Заря Востока вскинула глаза на попугая и прищелкнула пальцами. Попугай тоже обрадовался:

— Жопа!

Мне было не до скандала. Обратился поэтому не к нему:

— Чего это ты, Заря Востока?

— А того что слышал! — раскричалась она. — Сперва советуешь бросить меня на фиг, а потом у меня же требуешь деньги!

— Это не так все просто, — побледнел я. — Объяснить?

— Я занята! — и снова щелкнула пальцами.

Я показал попугаю кулак, и он сомкнул клюв. Зато весь проголодавшийся третий мир сверлил меня убийственными взглядами и был полон решимости бороться уже то ли за сверхэмансипацию женщин в американском обществе, то ли за новые привилегии для индейцев в том же обществе. Кивнув на попугая, я дал им понять, что грозил кулаком не женщине, а птице, — причем, за дело: за недипломатичность речи. Понимания не добился: смотрели по-прежнему враждебно. «Неужели хотят защищать уже и фауну?» — подумал я, но решил, что это было бы лицемерием, поскольку, судя по внешности, некоторые делегаты не перестали пока есть человечину. Догадавшись, что десятки мне здесь не добиться, я одолжил у попугая слово «жопа» и адресовал его третьему миру.

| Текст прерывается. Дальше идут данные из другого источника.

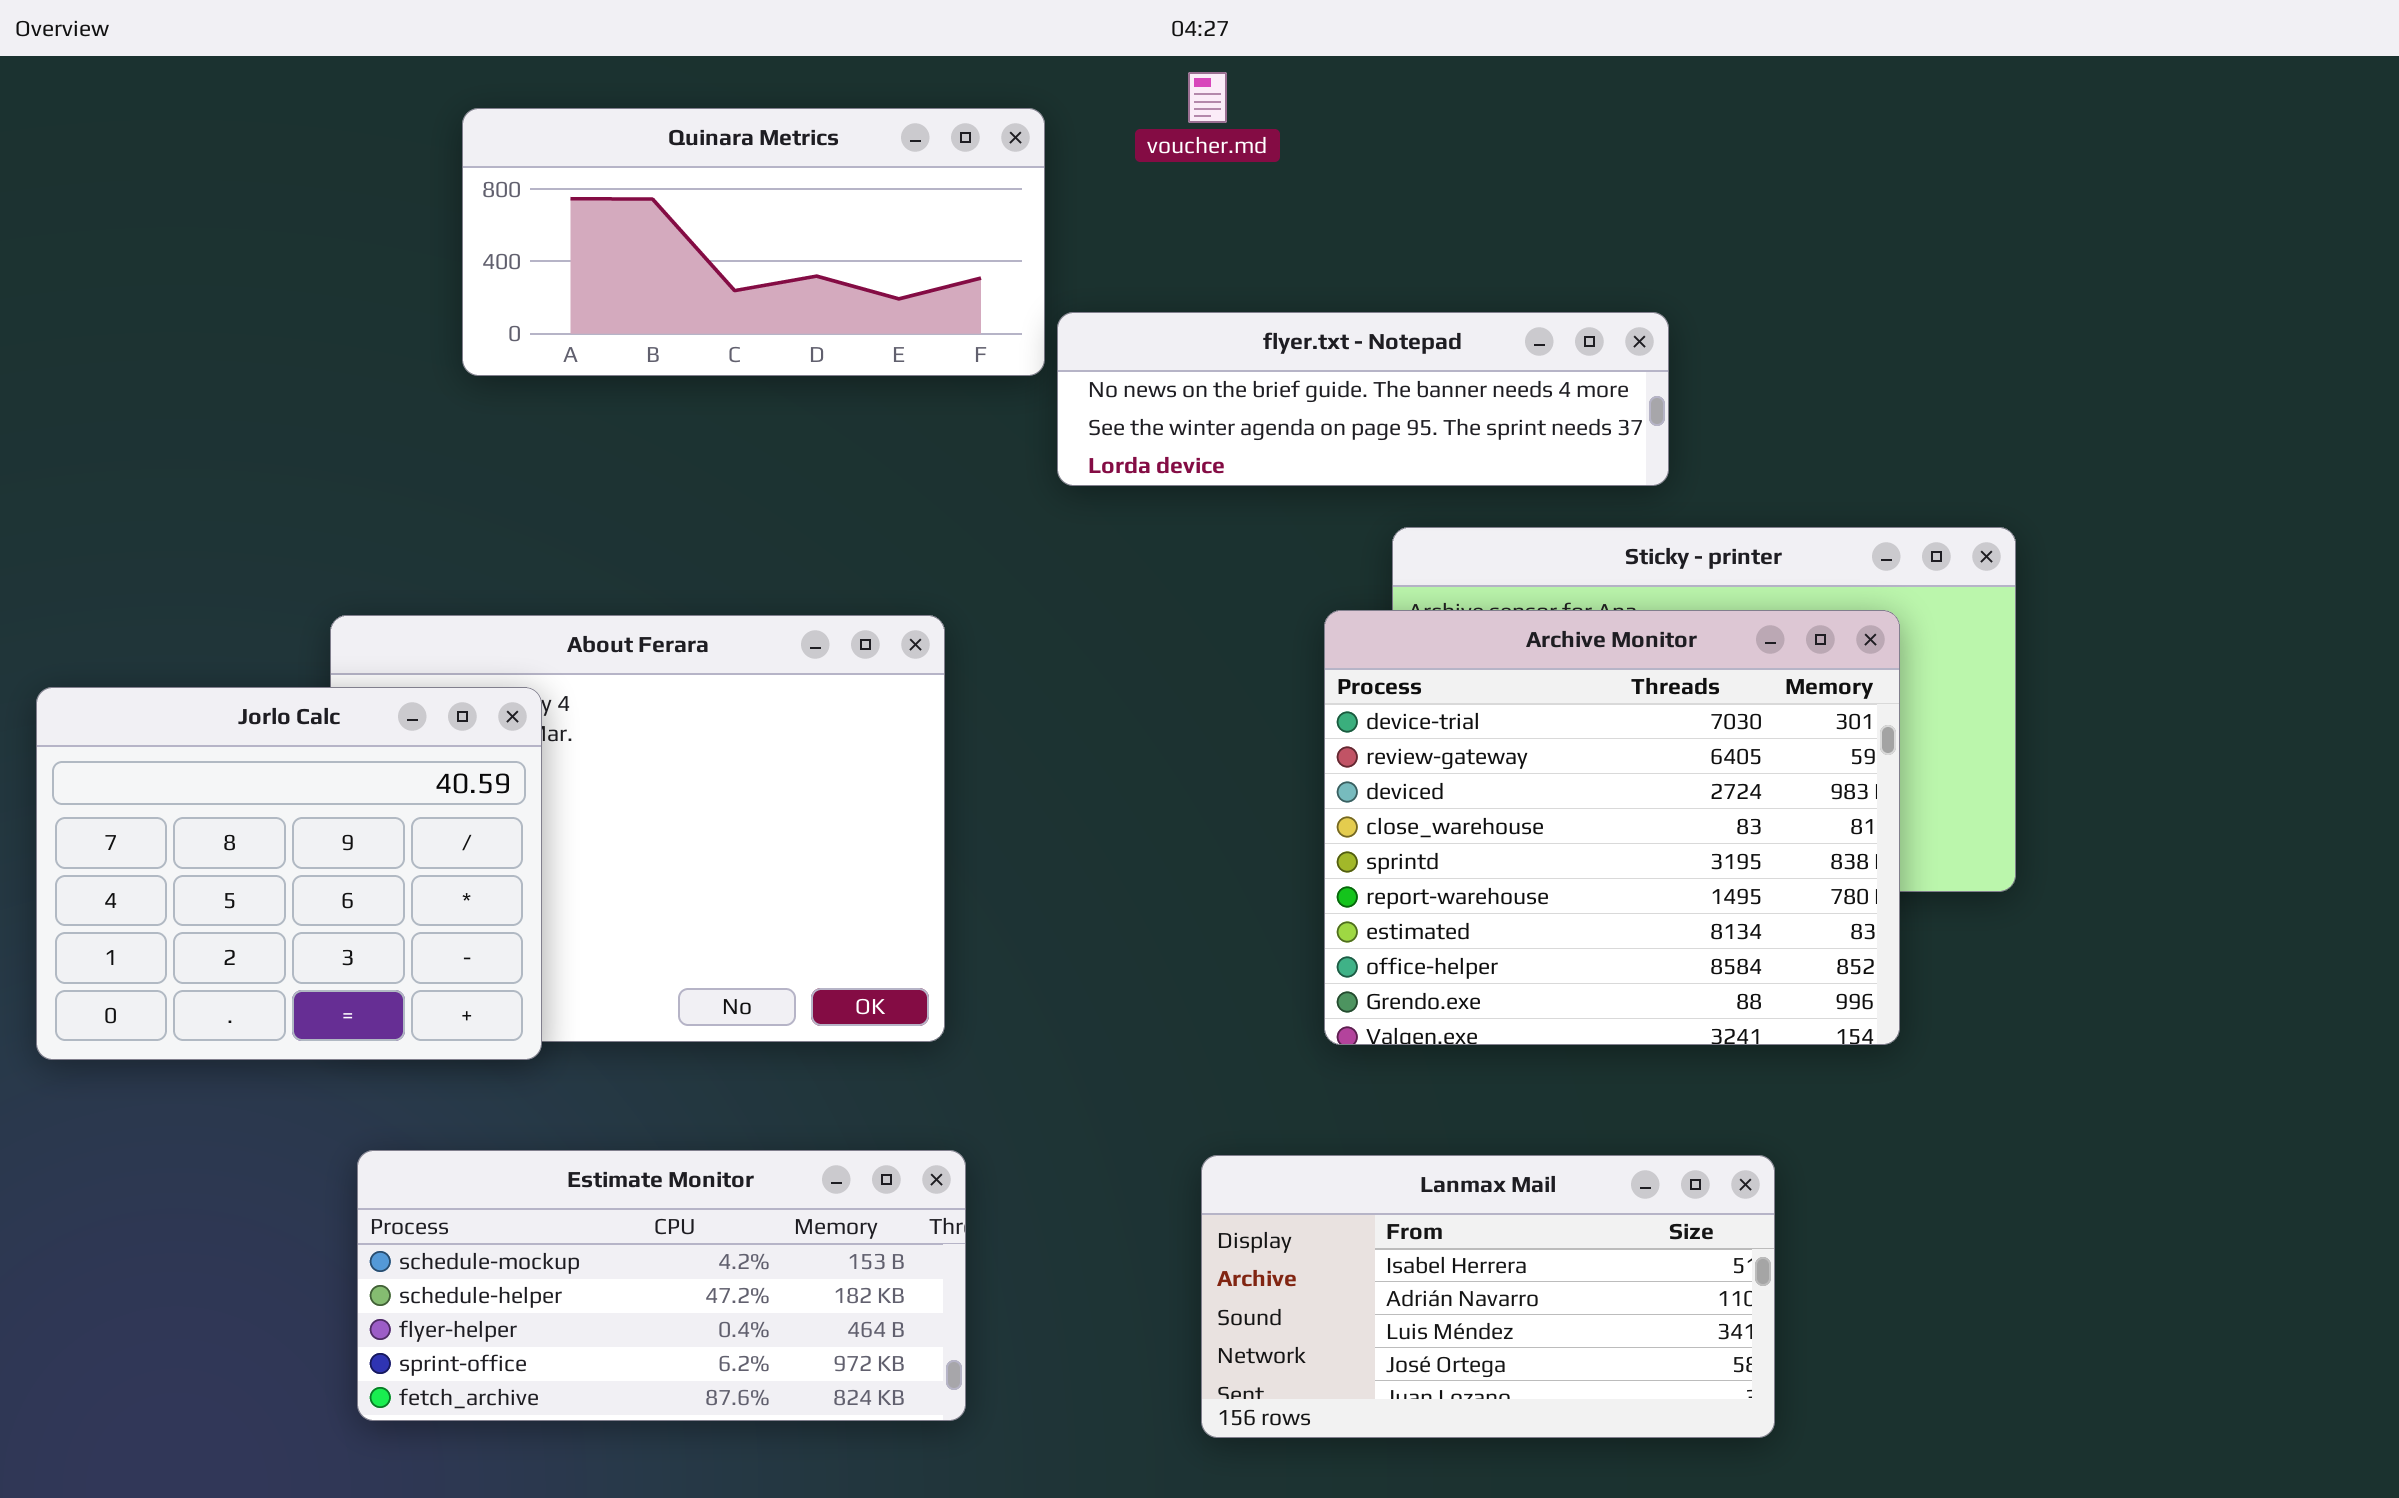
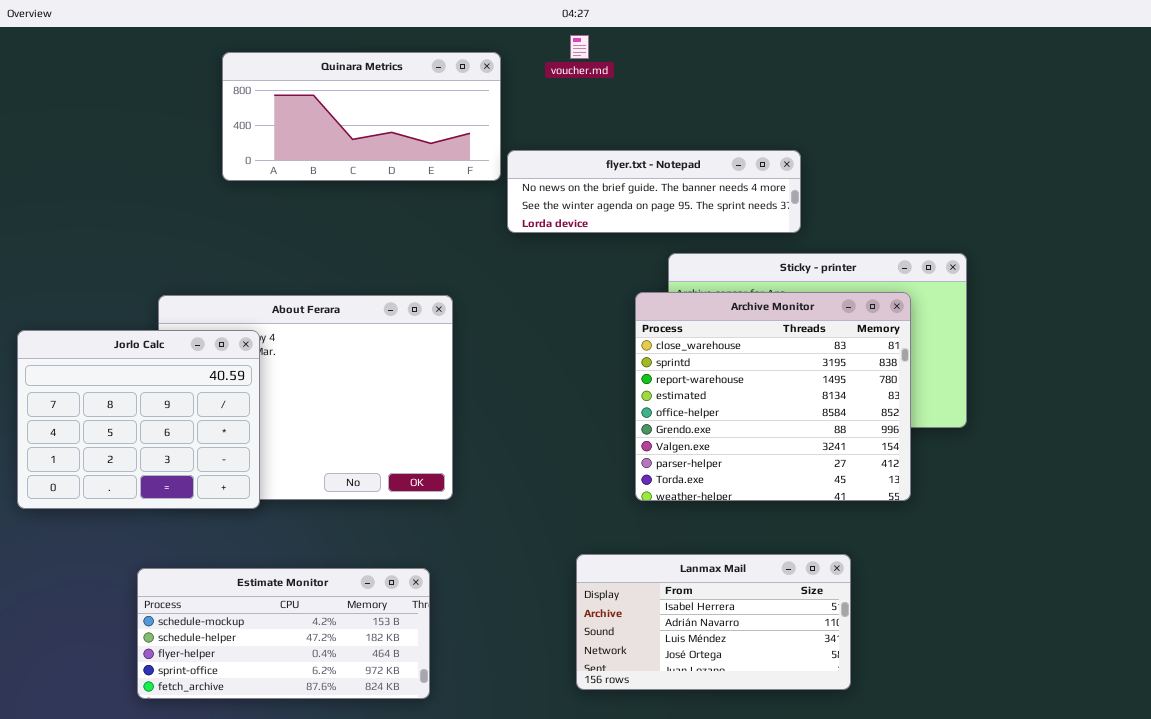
Archive Monitor: [1324,610,1900,1045] -> [635,292,911,501], scrolled down 3 rows
Estimate Monitor: [357,1150,966,1421] -> [137,568,430,699], moved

Направился, между тем, не к выходу, а вглубь зала, — к столику с телефоном: налаживать связь с цивилизацией. Возле столика паслись несколько семинолок. Пахли одинаковыми резкими духами и одинаково виновато улыбались. Даже рты были раскрашены одинаковой, бордовой, помадой и напоминали куриные гузки. Оттеснив их от стола, я поднял трубку. Звонить, как и прежде, было некуда. Набрал бессмысленно собственный номер. Никто не отвечал. Не отнимая трубки от уха, стал разглядывать затопленный светом зал. На помосте, перед микрофоном, с гитарой на коленях сидел в соломенном кресле седовласый Чайковский, — композитор из Саратова, которого Тариел держал за изящную старомодность жестов. Чайковский был облачен в белый фрак, смотрел на гитару и подпевал ей по-русски с деланным кавказским акцентом:

Облака за облаками по небу плывут,

Весть от девушки любимой мне они несут…

Кроме делегатов — за другим длинным столом — суетилась еще одна группа людей. Гоготали по-русски и по-английски. Особенно громко веселился крупногабаритный, но недозавинченный бульдозер в зеркальных очках, слепивших меня отраженным светом юпитера. Чайковский зато был грустен и невозмутим:

Птица радости моей улетела со двора,

Мне не петь уже, как раньше

Нана-нана-нана-ра.

Без тебя мне мир не светел, мир — нора,

Без тебя душа моя — нора.

Ты — арзрумская зарница, Гюльнара!

Ты — взошедшее светило, Гюльнара!

Заря Востока отыскала меня взглядом и сердитым жестом велела опустить телефонную трубку. «Пошла в жопу!» — решил я и сместил глаза в сторону. За круглым столом, точнее, под ним, знакомый мне пожилой овербаевец поглаживал ботинком тонкую голень юной семинолки. Она слушала его внимательно, но не понимала и потому силилась вызволить кисть из его ладони. Я подумал, что он загубил карьеру чрезмерной тягой к сладострастию, ибо в его возрасте не выслеживают дипломатов из Африки.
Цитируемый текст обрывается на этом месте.